The Treasury is being urged to "green-check" all its decisions after a major investigation into its approach found it put short term priorities over long term sustainability – potentially increasing costs to the economy in the future, and harming investor confidence.

The report, which highlighted the recent propensity to cancel or change long-established environmental policies with little or no consultation with relevant businesses and industries, was released by the Environmental Audit Committee on 17 November.

"The Treasury is highly influential and uniquely placed to ensure the whole of government works to promote sustainability. But we have seen considerable evidence that it fails to do this," said Report Chair Mary Creagh MP.

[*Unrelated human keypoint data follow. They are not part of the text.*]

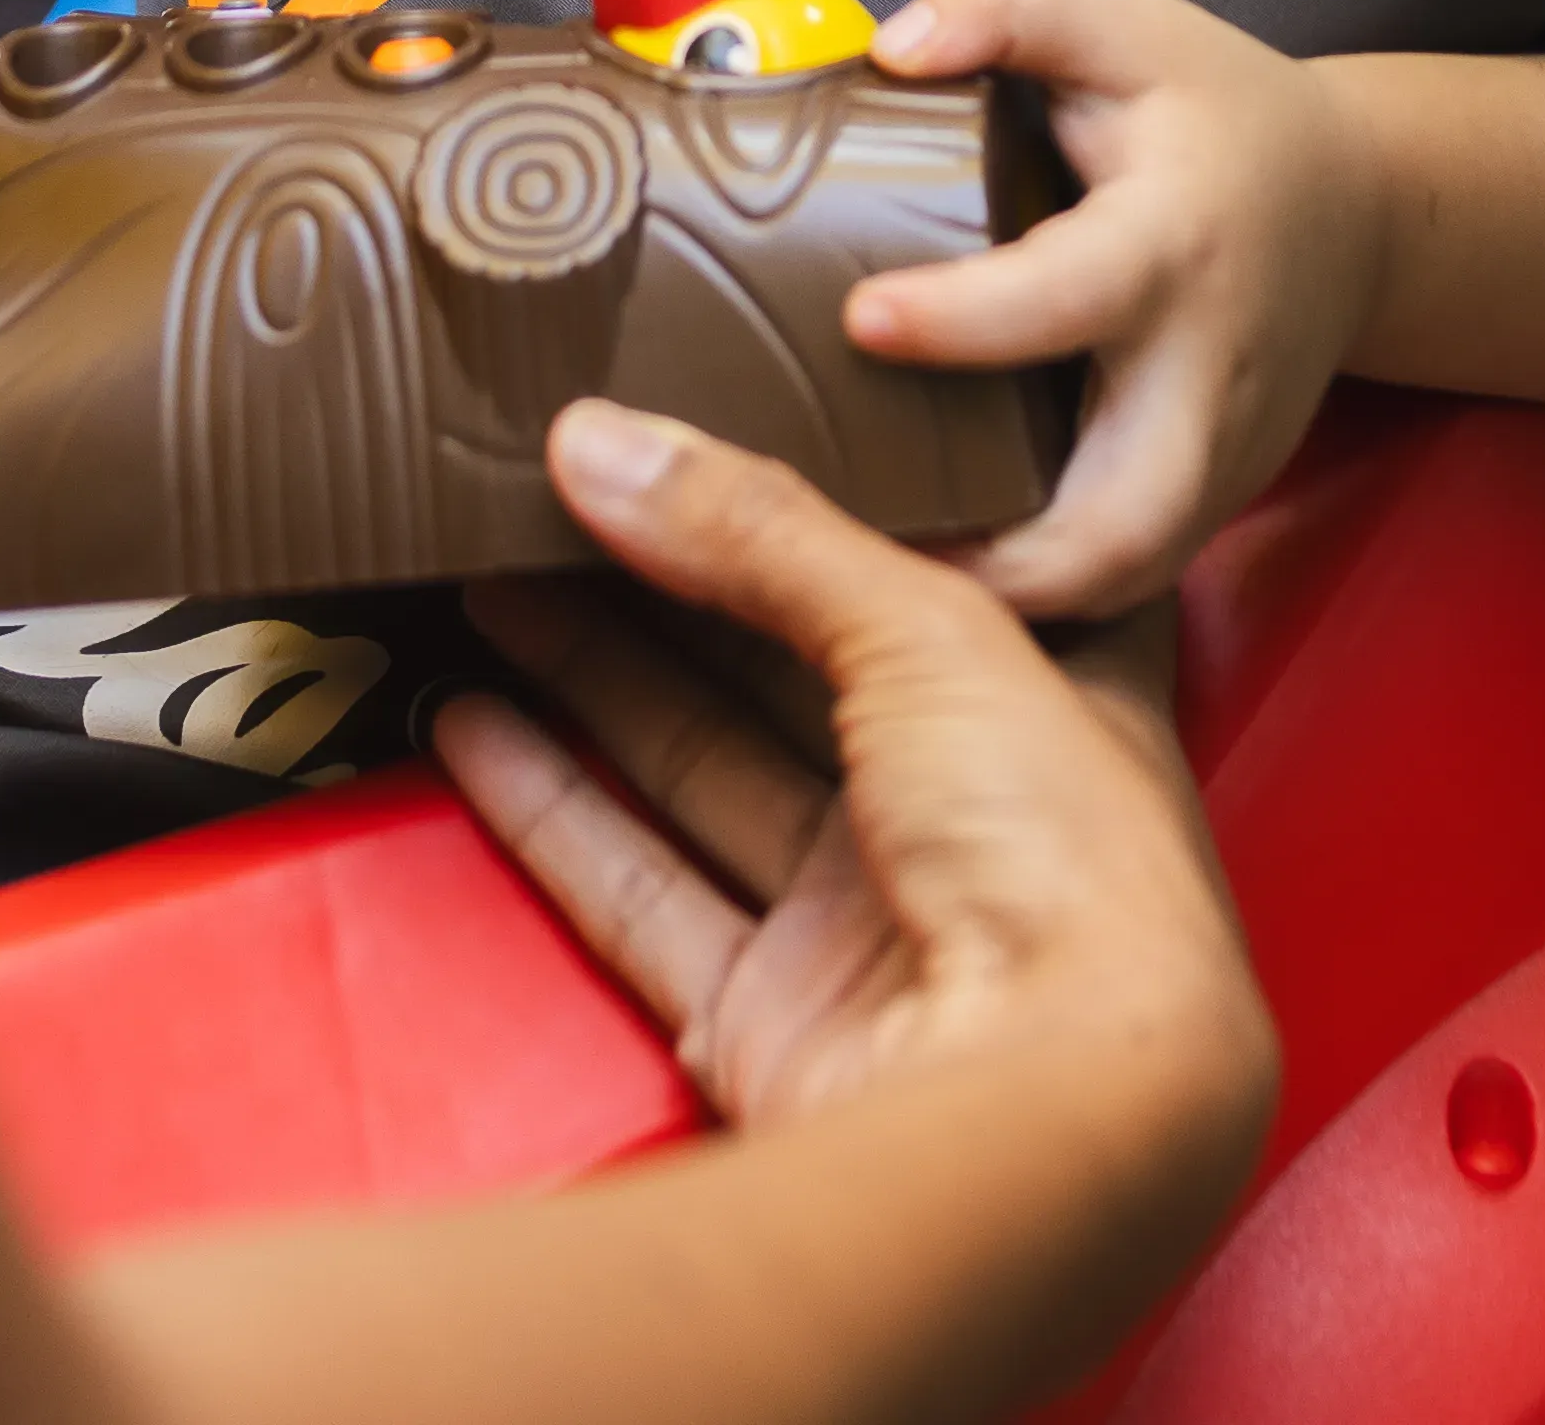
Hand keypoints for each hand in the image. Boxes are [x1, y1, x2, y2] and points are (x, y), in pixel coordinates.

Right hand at [432, 401, 1271, 1148]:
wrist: (1052, 1123)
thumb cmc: (1069, 866)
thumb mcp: (929, 628)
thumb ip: (761, 532)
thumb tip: (607, 443)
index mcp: (1052, 700)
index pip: (930, 571)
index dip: (825, 500)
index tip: (715, 422)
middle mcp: (965, 811)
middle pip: (788, 669)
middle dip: (669, 579)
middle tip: (558, 486)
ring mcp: (865, 924)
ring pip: (701, 768)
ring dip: (590, 678)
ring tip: (489, 574)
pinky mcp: (769, 1019)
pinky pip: (640, 892)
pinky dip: (550, 810)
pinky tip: (475, 726)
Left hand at [842, 0, 1383, 619]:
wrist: (1356, 207)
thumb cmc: (1216, 113)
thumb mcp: (1122, 20)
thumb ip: (1006, 1)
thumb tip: (893, 47)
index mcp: (1173, 241)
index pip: (1072, 295)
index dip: (966, 316)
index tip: (864, 318)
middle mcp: (1204, 374)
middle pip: (1127, 520)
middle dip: (1005, 565)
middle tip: (864, 549)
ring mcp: (1219, 457)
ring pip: (1124, 578)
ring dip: (1010, 601)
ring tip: (880, 578)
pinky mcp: (1213, 504)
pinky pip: (1125, 574)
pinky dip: (1040, 591)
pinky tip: (943, 568)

"We heard multiple examples of where the Treasury has ridden roughshod over other departments’ objectives, changing and cancelling long-established environmental policies and projects at short notice with little or no consultation with relevant businesses and industries. These decisions caused “shock” and “uproar” among sectors affected, with some businesses describing them as “devastating”. All these changes, taken together, have had a damaging effect on investor confidence," the report summarised.

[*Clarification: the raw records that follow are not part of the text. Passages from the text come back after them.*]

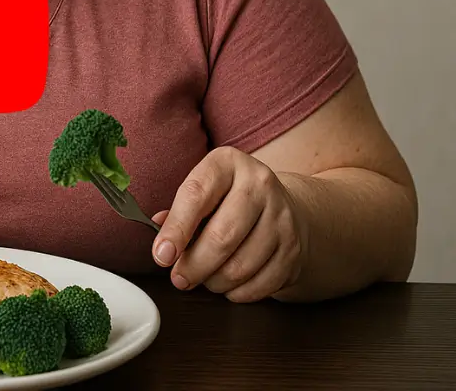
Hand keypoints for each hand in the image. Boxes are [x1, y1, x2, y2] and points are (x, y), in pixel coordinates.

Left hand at [150, 146, 308, 302]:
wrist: (281, 206)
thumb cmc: (228, 200)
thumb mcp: (202, 191)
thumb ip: (178, 214)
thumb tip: (162, 245)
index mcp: (227, 163)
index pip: (196, 196)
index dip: (176, 230)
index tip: (161, 256)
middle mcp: (260, 185)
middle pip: (222, 237)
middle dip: (194, 266)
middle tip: (179, 278)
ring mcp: (282, 218)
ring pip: (240, 266)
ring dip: (214, 282)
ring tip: (204, 277)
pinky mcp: (294, 249)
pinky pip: (259, 285)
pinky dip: (237, 292)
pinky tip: (229, 283)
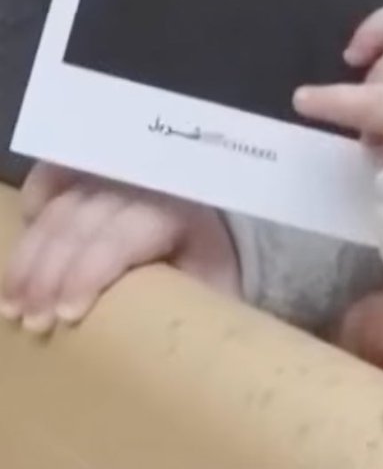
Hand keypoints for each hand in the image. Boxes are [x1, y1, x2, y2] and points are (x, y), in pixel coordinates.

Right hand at [0, 162, 241, 333]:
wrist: (211, 230)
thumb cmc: (209, 271)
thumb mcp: (214, 292)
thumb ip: (197, 312)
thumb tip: (175, 358)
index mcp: (181, 212)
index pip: (128, 233)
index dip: (92, 270)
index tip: (68, 316)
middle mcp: (146, 184)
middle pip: (84, 220)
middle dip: (51, 273)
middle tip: (32, 322)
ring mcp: (116, 174)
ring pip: (61, 206)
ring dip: (30, 256)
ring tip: (13, 304)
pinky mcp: (93, 172)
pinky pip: (55, 175)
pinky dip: (35, 201)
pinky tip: (24, 237)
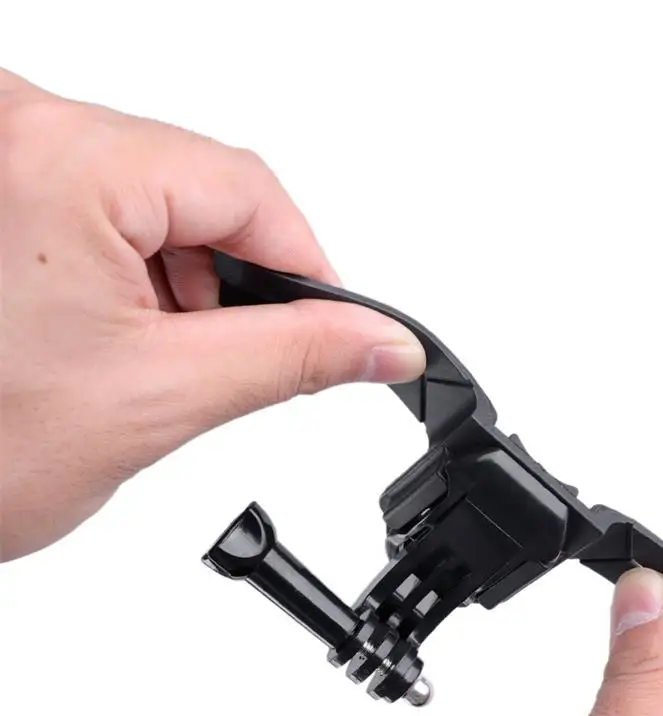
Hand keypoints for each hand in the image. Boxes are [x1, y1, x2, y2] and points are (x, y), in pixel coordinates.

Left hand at [0, 69, 424, 560]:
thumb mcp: (162, 398)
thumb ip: (294, 357)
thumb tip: (384, 343)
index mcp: (59, 161)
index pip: (244, 186)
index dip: (305, 263)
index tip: (335, 322)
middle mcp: (16, 129)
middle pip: (197, 185)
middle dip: (234, 277)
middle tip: (229, 357)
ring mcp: (0, 155)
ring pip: (150, 195)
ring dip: (180, 276)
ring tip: (147, 354)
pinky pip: (97, 201)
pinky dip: (129, 266)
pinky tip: (108, 328)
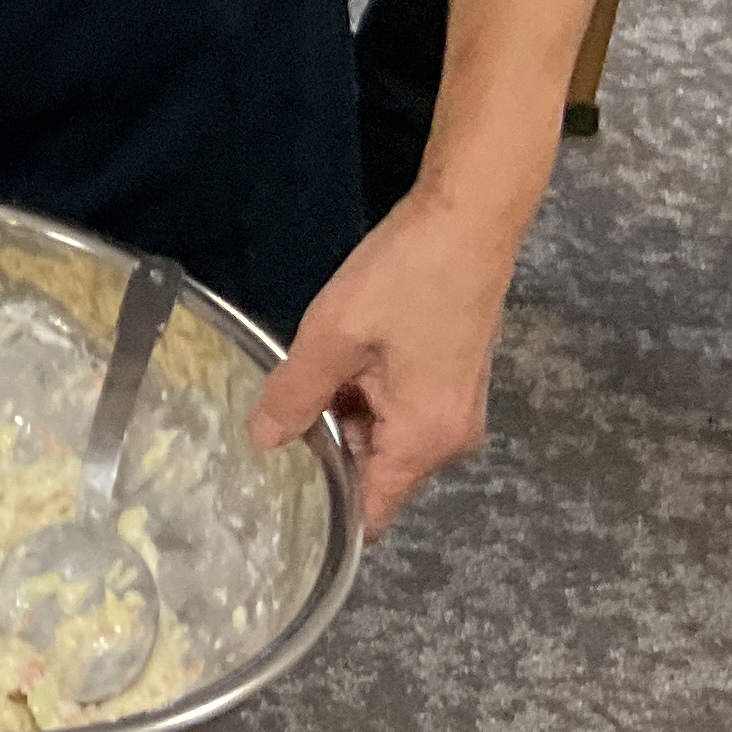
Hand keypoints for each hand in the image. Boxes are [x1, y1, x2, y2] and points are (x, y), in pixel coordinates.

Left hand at [248, 197, 526, 532]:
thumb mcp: (333, 336)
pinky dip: (363, 392)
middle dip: (325, 449)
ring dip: (340, 413)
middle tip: (268, 424)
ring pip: (381, 434)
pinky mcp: (450, 380)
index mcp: (425, 440)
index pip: (371, 510)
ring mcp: (455, 409)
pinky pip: (397, 407)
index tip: (272, 502)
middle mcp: (449, 438)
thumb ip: (295, 395)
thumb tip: (262, 442)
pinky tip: (331, 360)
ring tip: (295, 384)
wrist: (469, 219)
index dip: (324, 512)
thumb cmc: (406, 278)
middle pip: (373, 469)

The report further calls for the reinstatement of the Zero Carbon Homes policy, which was cancelled in July 2015.

John Alker, campaign and policy director at the UK Green Building Council, said: “The Committee is absolutely right to highlight the damaging effects of the ill-conceived deregulation we have seen from the Treasury in recent years.

“The scrapping of Zero Carbon Homes was an example of politically motivated policy-making. It showed not only an irresponsible disregard for the steps we need to take to tackle climate change, but also overlooked the years of investment and preparation made by thousands of companies across the construction supply chain. This volatility in the policy landscape is highly damaging to industry, jobs and investor confidence.

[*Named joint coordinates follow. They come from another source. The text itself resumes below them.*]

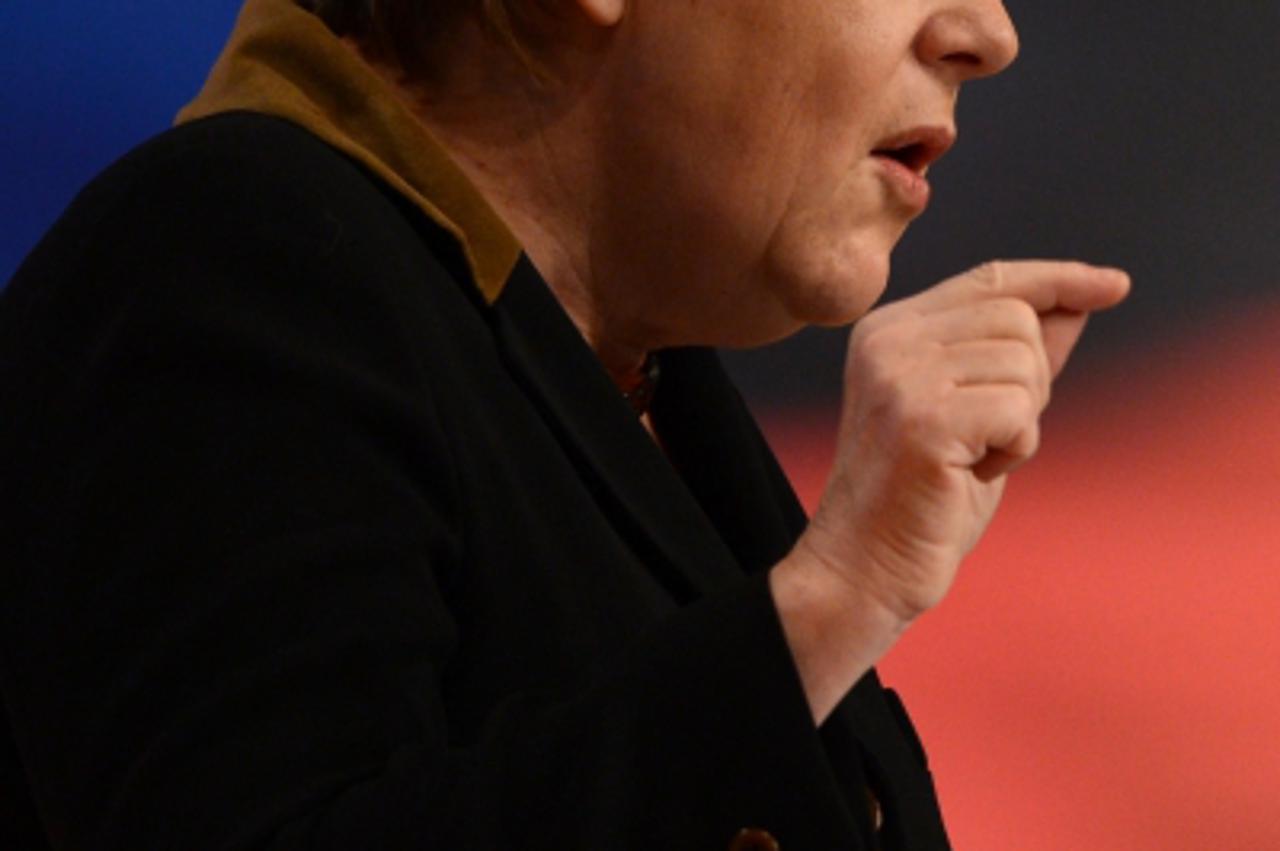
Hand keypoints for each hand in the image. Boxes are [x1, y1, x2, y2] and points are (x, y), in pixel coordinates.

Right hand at [771, 260, 1128, 720]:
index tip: (1115, 285)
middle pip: (1017, 317)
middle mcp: (887, 341)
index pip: (990, 280)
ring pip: (1025, 362)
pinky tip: (974, 474)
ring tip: (973, 458)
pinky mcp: (922, 420)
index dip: (1058, 278)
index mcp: (889, 331)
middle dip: (1032, 380)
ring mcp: (900, 377)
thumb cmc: (922, 498)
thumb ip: (1015, 356)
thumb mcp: (977, 414)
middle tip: (990, 436)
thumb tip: (1078, 302)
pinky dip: (1017, 449)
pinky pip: (1020, 409)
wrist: (864, 568)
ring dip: (1023, 422)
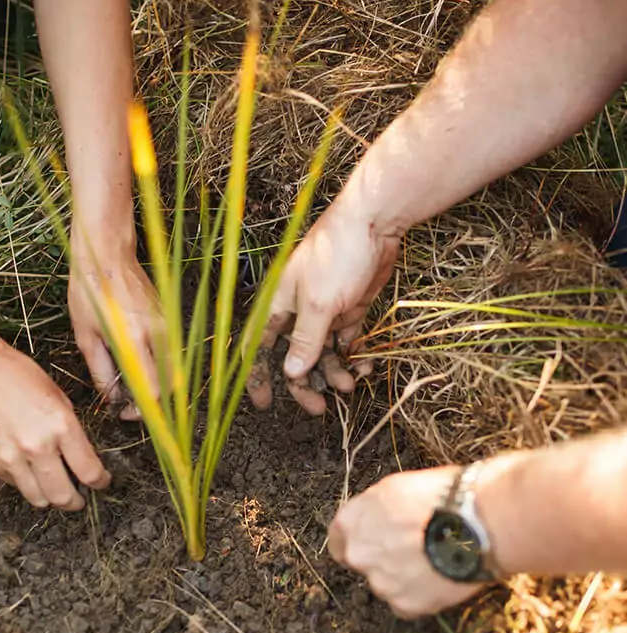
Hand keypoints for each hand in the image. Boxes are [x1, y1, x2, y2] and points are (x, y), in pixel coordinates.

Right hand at [0, 341, 110, 509]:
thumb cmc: (18, 376)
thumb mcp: (60, 398)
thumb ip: (72, 431)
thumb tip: (83, 458)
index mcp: (60, 426)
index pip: (89, 471)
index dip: (100, 482)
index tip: (101, 482)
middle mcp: (37, 446)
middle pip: (63, 496)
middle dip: (76, 502)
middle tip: (80, 498)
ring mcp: (13, 458)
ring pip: (39, 499)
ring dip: (51, 499)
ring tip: (56, 491)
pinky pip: (17, 486)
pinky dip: (27, 485)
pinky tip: (31, 472)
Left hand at [68, 231, 160, 419]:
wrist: (107, 254)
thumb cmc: (90, 291)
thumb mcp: (86, 335)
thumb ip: (101, 371)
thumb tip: (110, 397)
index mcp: (133, 340)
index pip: (153, 389)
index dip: (143, 409)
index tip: (128, 412)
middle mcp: (156, 334)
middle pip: (171, 384)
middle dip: (156, 401)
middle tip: (134, 405)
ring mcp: (166, 325)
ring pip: (174, 370)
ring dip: (159, 384)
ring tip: (134, 385)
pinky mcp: (168, 318)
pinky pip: (172, 352)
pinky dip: (160, 367)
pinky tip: (140, 364)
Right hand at [246, 200, 398, 414]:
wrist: (375, 223)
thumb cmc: (336, 254)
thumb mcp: (319, 303)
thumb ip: (305, 340)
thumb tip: (291, 372)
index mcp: (278, 305)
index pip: (258, 346)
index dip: (257, 375)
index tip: (263, 402)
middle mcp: (297, 311)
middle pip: (294, 357)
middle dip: (304, 384)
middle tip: (318, 408)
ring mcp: (323, 311)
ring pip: (322, 353)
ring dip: (333, 372)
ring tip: (349, 384)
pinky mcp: (348, 309)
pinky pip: (345, 342)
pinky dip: (352, 356)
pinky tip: (363, 367)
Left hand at [328, 467, 484, 618]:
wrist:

“The new government has an opportunity to draw a line under this, and in the future base policy making on clear evidence. We echo the Committee’s call to reinstate the Zero Carbon Homes policy and urge the government to ensure that, in its efforts boost housebuilding, it maintains focus on delivering high-quality homes fit for the future. New homes should keep bills low for households, avoid placing unnecessary burden on national energy infrastructure and should not need to be expensively retrofitted in 15 years’ time in order to meet our carbon targets.”